Spokesman for the Coalition for Common Sense Use is Rep. Llew Jones (R) of Conrad. Jones enjoys spending his time in the Legislature finding ways to weaken the Montana Environmental Policy Act (MEPA) and limiting the effects of EIS decisions so, I don’t think we really need to go further into philosophical agenda of this new group. Their first meeting kicks off in Conrad today. The group will be addressed by Bruce Vincent, a conservative motivational speaker and organizer from Libby. According to the news coverage, “harsh tactics, such as cutting down fences to access closed land, are not being promoted, but rather ‘using common sense as opposed to closing it up,'” Kudos to the group for eschewing such tactics, unlike many of their kindred groups. The group will organize for what they see as “appropriate use” of public lands and to “promote responsible motorized use on federal and state lands“. “Long term, the group plans to be vocal in presenting the arguments for multiple use, with people who enjoy different kinds of travel setting aside what Jones called petty differences.” Each member of the Board of Directors will be “required” to submit at least one editorial on multiple use to newspapers each year.
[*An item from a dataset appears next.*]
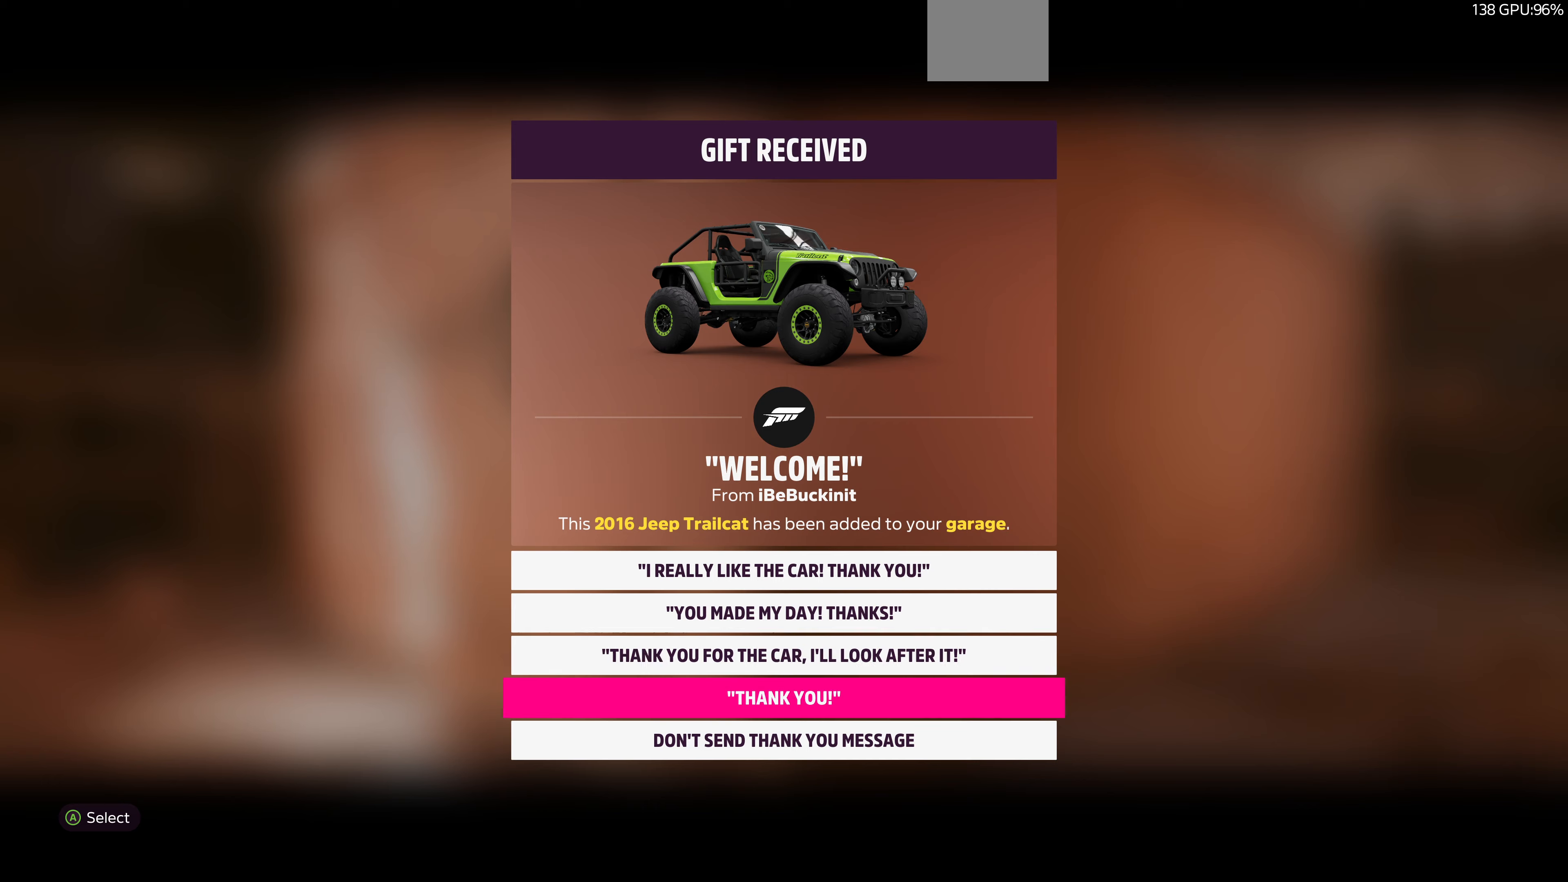
{"buttons": [], "left_stick": "center", "right_stick": "center", "events": [[66, "DPAD_DOWN", "up"], [166, "CROSS", "down"], [266, "CROSS", "up"]]}
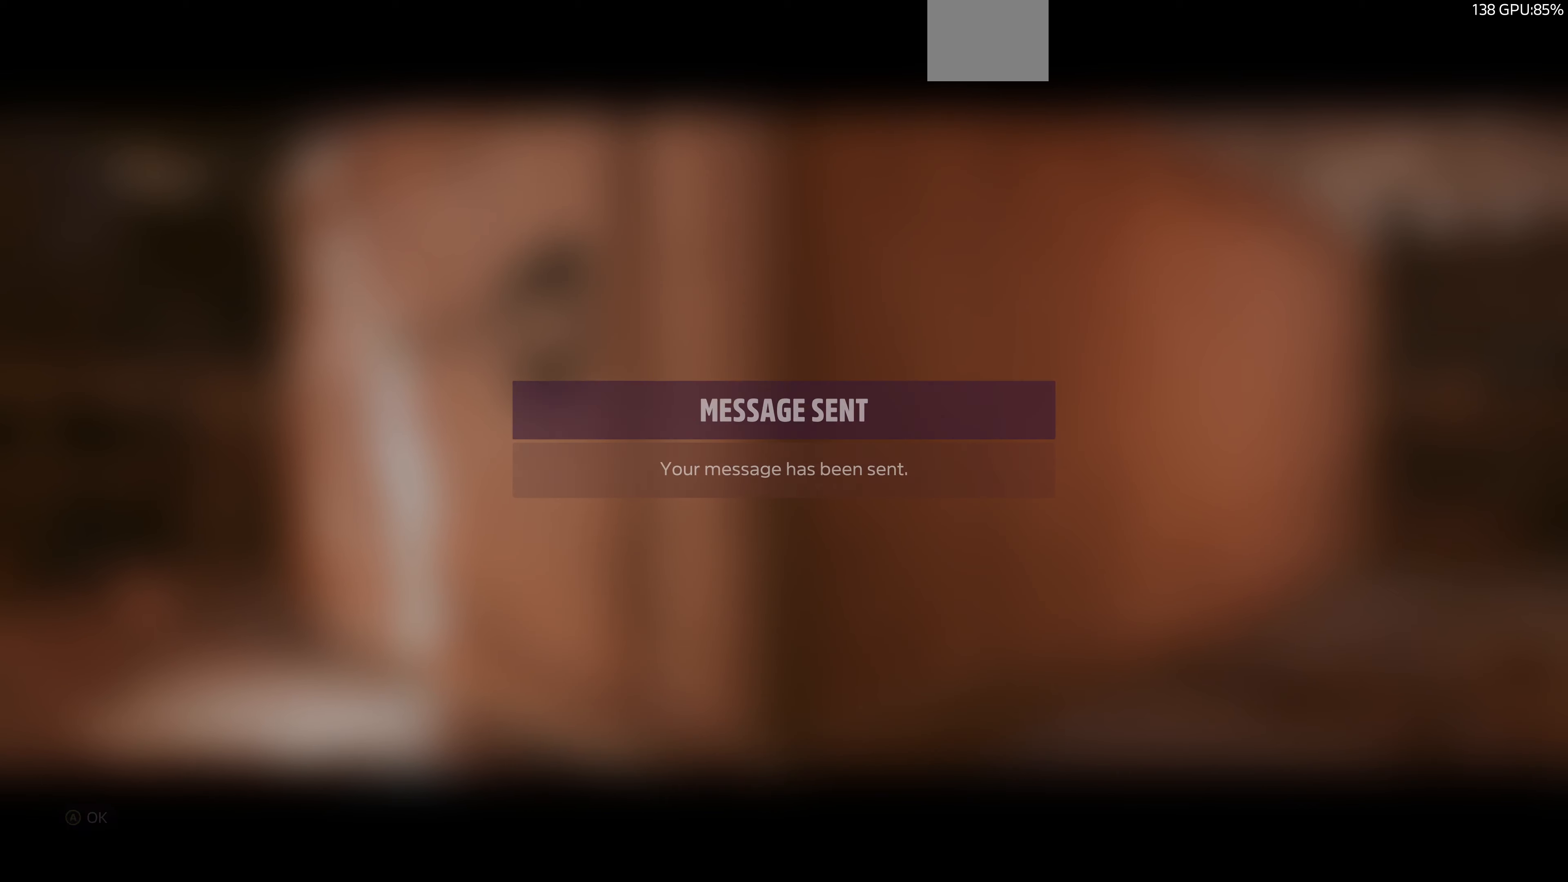
{"buttons": ["CROSS"], "left_stick": "center", "right_stick": "center", "events": [[433, "CROSS", "down"]]}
While I disagree with the goals of the Coalition, I am impressed with the ways in which they intend to organize to further their agenda. Many groups on the other side of these issues could gain a valuable lesson from from the grassroots tactics of some of these conservative organizations. Liberal groups tend to think that once they have formed their interest group, their job is done. We need to be at least as vocal, if not more so, if we intend to have a voice that will be heard above the din of all the conservative coalition shouting.